Fireman among the rubble from the Twin Towers. Wikimedia Commons

God Bless America!

What is urgent for Americans now is asking themselves which God they follow, and not to follow the example of the Pharisee. It is time to invoke the mercy of God who welcomes sinners, like the publican, and is severe with those who are respectable.
Jerry Mahon

The September 11th tragedy has brought communities together in a profound way throughout America, as we join in song and prayer, and as we long for unity that reflects genuine patriotism. Recently, some extraordinarily talented people from my parish, St John’s in Rochester, MN, initiated a night of song through talent and music with a variety of people. This was a fundraiser for families of firemen and policemen who lost their lives in the New York tragedy. It was a powerful gathering with all of the appropriate desires and intentions. However, it raised some questions for me about who this God is. As we stand to sing “God Bless America,” it is much the same as when we say that we “pledge allegiance to the flag of the United States of America and to the Republic for which it stands, one nation, under God, indivisible, with liberty and justice for all.” Osama bin Laden prays two hours every morning before he begins the work of his day. And who is his god?

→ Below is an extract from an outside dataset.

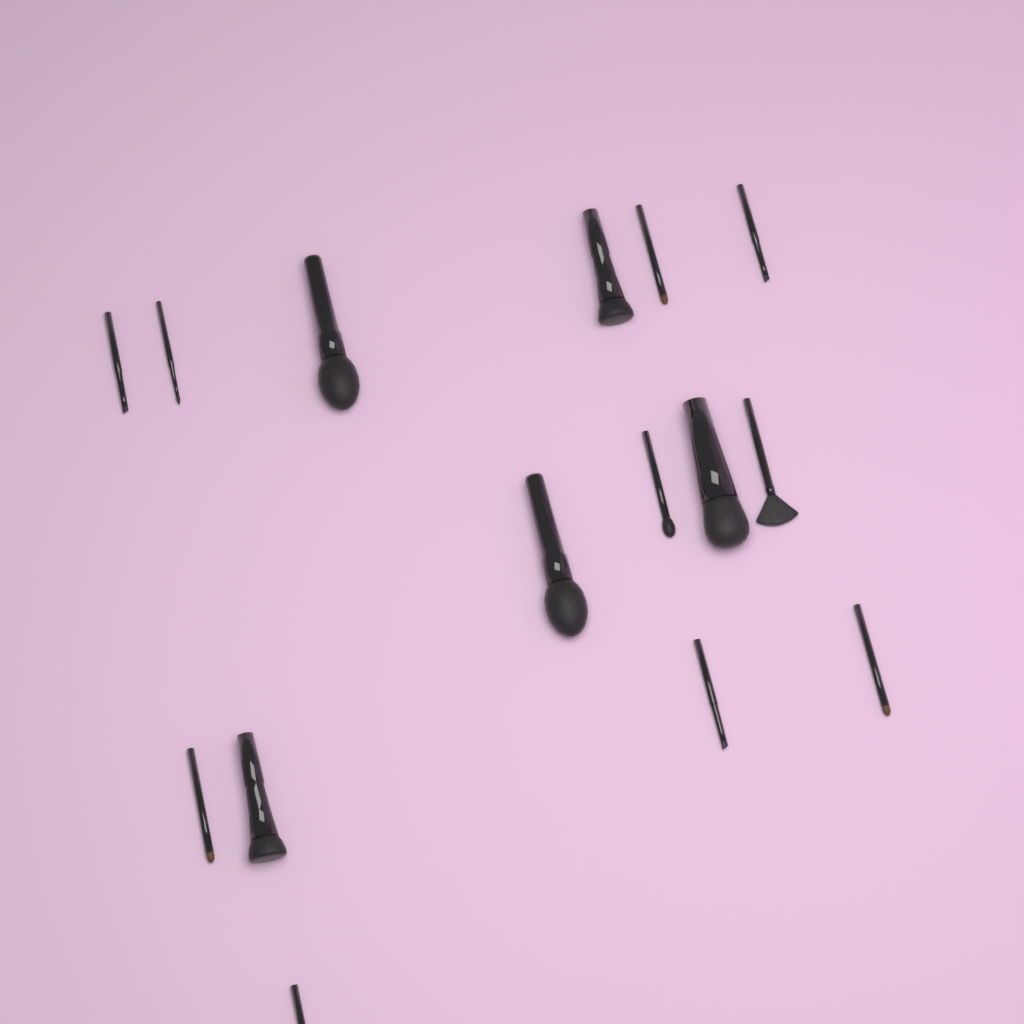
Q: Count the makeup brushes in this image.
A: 15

The question Fr Giussani raised for his young students who returned from the theatrical drama that was being staged in Milan, The Devil and the Good God, by Jean-Paul Sartre, echoes in my heart at this time. He asked the students whether the god represented in the theater was perhaps “their” god. Americans are being pushed to ask themselves about the God they follow. Many of the founding fathers of America were considered Deists, acknowledging God as Creator but concluding that God is not involved in the ongoing action and way of being of a country. Thomas Jefferson, the second President of the United States and the author of the Declaration of Independence, wrote, “We hold these truths to be self-evident, that all men are created equal, that they are endowed by their Creator with certain unalienable Rights, that among these are life, liberty, and the pursuit of happiness.”

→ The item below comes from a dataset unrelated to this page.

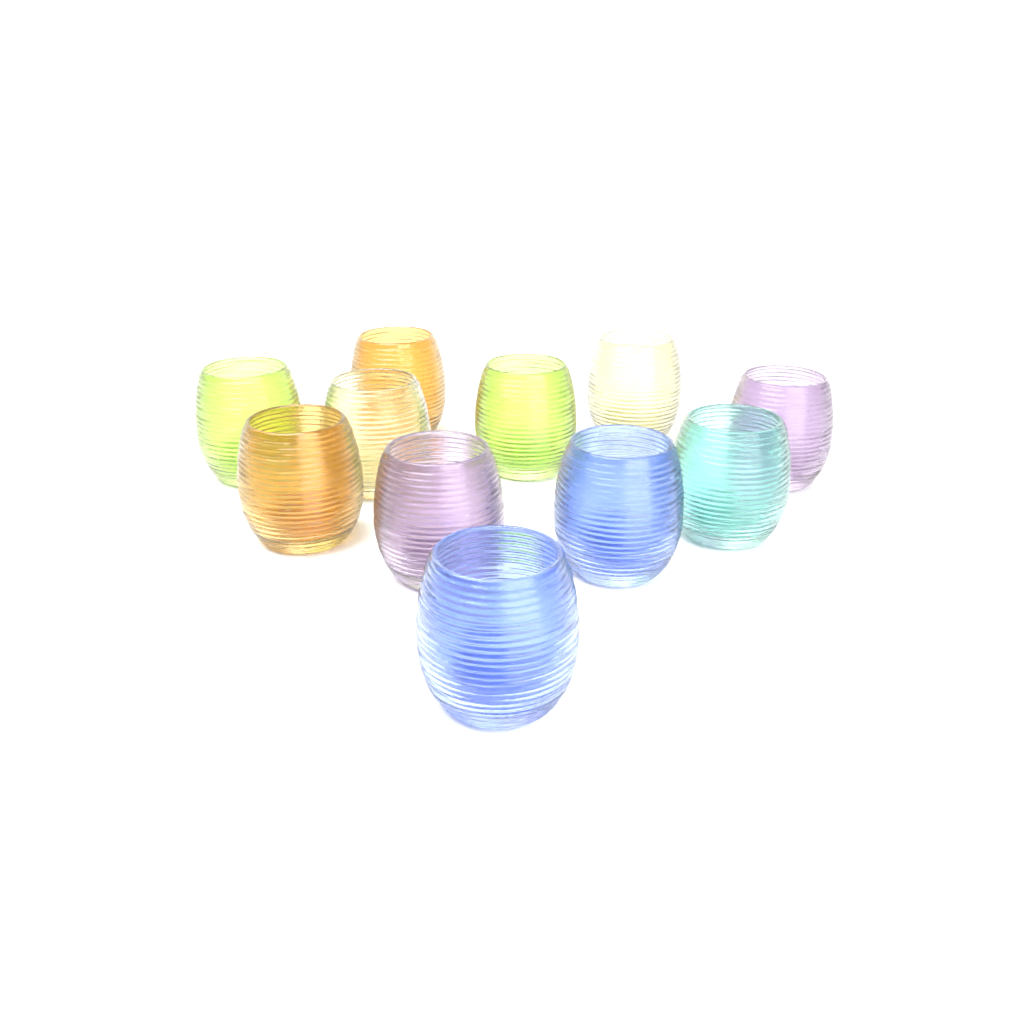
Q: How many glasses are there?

This same man, who was the primary author of the Declaration of Independence, wrote his own bible. He removed the Old Testament and took out all of Paul, with the Gospels being altered to include no miracle stories but a Christ who is a good moralistic model. This bible is being published again and lauded as a great work from this Unitarian tradition. How much influence has this approach to God had on the United States of America? In Jefferson’s bible there is no metaphysics and no mystery, and there are no miracles. Our forefathers created an ideology that was bred in the hearts and minds of people in the name of freedom. We are wondering about that freedom today, and without being simplistic we have to ask ourselves, “Who is this God we are asking to bless America?

God did not become flesh for many of our founding fathers. While we continue to be very proud of our church and state separation, we have an opportunity as a people in the United States to ponder and to be challenged by how we come to follow Christ. Clearly, we Catholics and others who follow Christ must ask ourselves how numb we have become in the long line of people who speak and write bibles about a god that didn’t become flesh.

My prayer (and way of begging) immediately after September 11th and during these days is for America to be vulnerable. If we could follow a God who became flesh in Jesus Christ, then we’d acknowledge some mistakes more deeply and allow this moment to touch us more profoundly with mercy and compassion in the face of some of our actions. This is not to question our defense and the need for the leaders of nations to be united and to confront the darkness of our day.

It seems to me that America is too quick to follow the ways of the Pharisee who took up his position and spoke this prayer to himself, “Oh God, I thank you that I am not like the rest of humanity–greedy, dishonest, adulterous–or even like this tax collector.”

What would it be like for the most powerful nation in the world, which presently experiences the brokenness of the heinous September 11th tragedy, to be the tax collector who comes to say, “Oh God, be merciful to me, a sinner.” God bless America and all of our fragility, mistakes, woundedness and longing for a world of peace, recognizing that we are responsible for some of the pain that meets us at this moment.

Traces Editorial “America” has been such a gift for reflection because it pushes each of us to ask ourselves, “And who is this God? What is our defense in the face of such evil?” If we respond that God is on our side with no mystery, no miracles, and no metaphysics, we place the world in a dangerous posture.

I love our country. The renewed sense of patriotism has many positive signs but it must immediately go deeper. We run the risk of being the Pharisee who says, “I fast twice a week, and I pay tithes on my whole income.” We as Americans have grown accustomed to justifying our behavior and position by announcing how good we are.

Oh God of mercy, the United States of America is experiencing a brokenness and a sense of loss that is crippling and touches all of us. We beg that we allow you to touch our humanity. Let our response be like that of the tax collector, because we believe that the justice of God accepts the unjust and the ungodly and is harsh on the dutiful and the “respectable.” The parable summons us to a prayer of love and trust in God’s mercy and frees us from the need to tell God who is a sinner and who is not.

In the land of freedom we desire to honor the “noble attempt” of all in relationship to God. But we Catholics and all Christians know what did happen! God became Flesh in Jesus Christ.